Exercise: The word "pinky" may appear in some lines of the data; copy every such line.

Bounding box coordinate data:
════
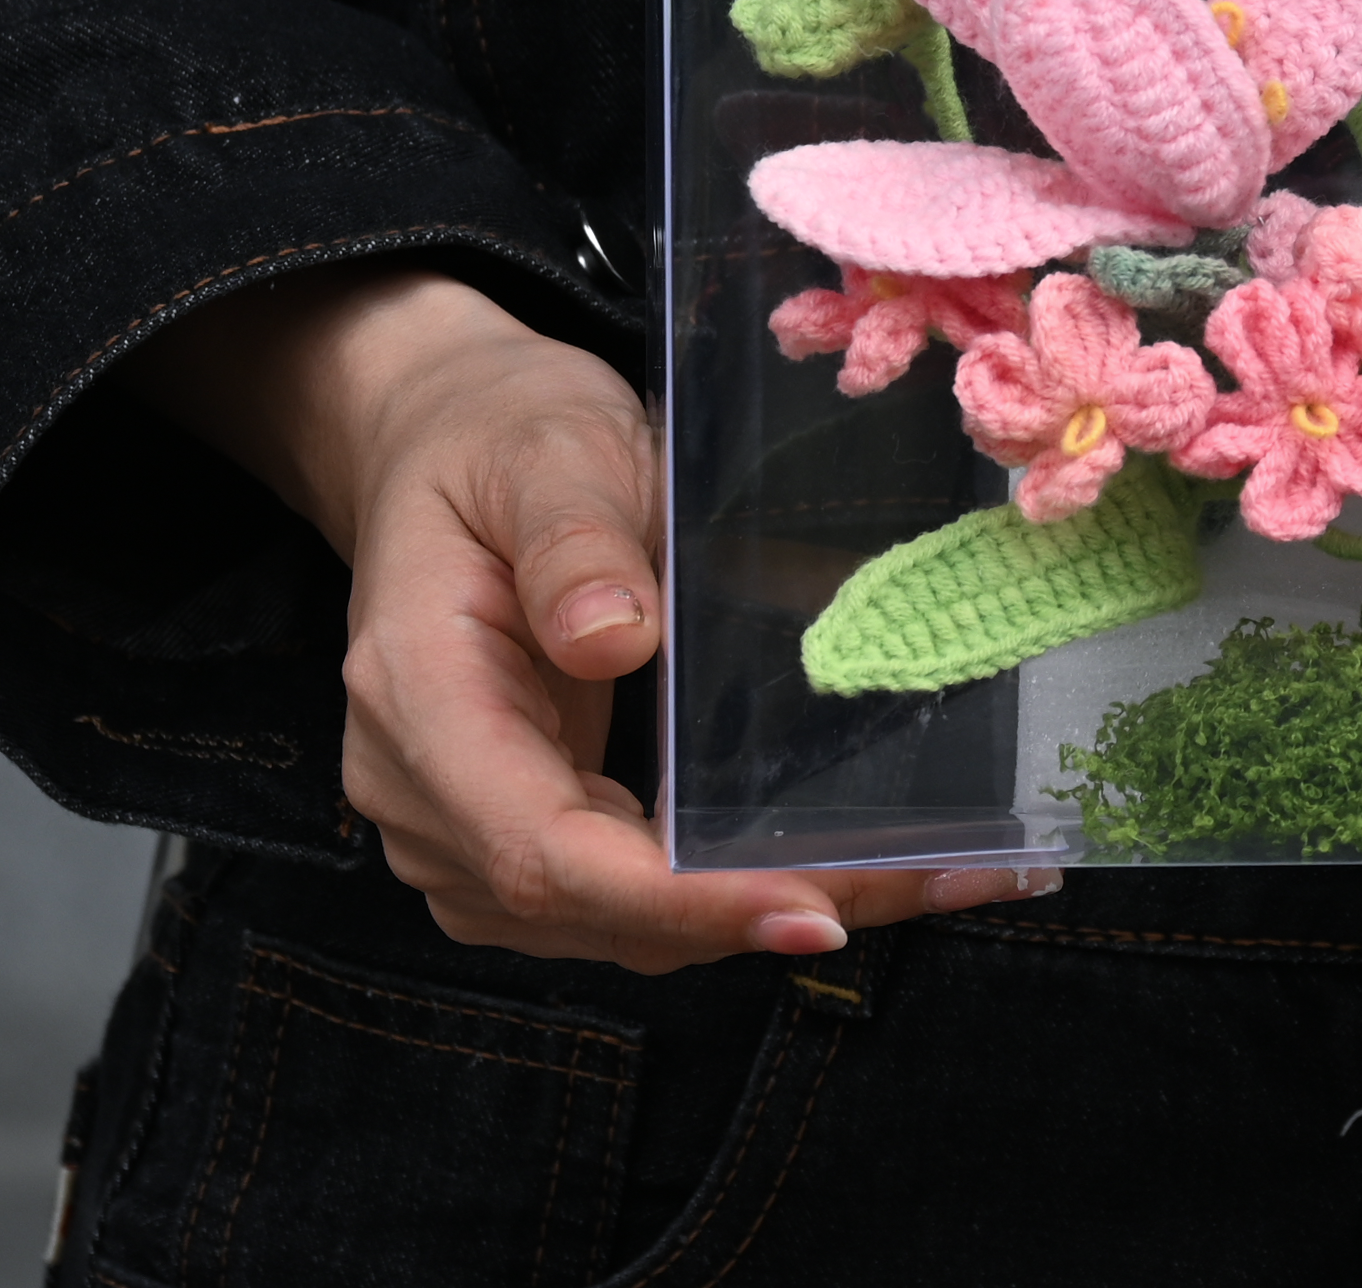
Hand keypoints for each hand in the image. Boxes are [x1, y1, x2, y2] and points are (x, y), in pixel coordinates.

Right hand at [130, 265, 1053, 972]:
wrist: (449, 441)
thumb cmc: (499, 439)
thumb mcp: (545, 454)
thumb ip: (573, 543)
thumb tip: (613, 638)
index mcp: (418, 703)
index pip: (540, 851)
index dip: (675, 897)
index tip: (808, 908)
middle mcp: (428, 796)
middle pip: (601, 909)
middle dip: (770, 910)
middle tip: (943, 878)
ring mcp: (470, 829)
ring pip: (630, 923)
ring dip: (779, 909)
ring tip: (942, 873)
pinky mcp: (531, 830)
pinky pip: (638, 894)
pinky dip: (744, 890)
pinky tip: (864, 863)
════
Result for this exercise:
pinky mcp: (531, 830)
pinky pip: (638, 894)
pinky dip: (744, 890)
pinky tip: (864, 863)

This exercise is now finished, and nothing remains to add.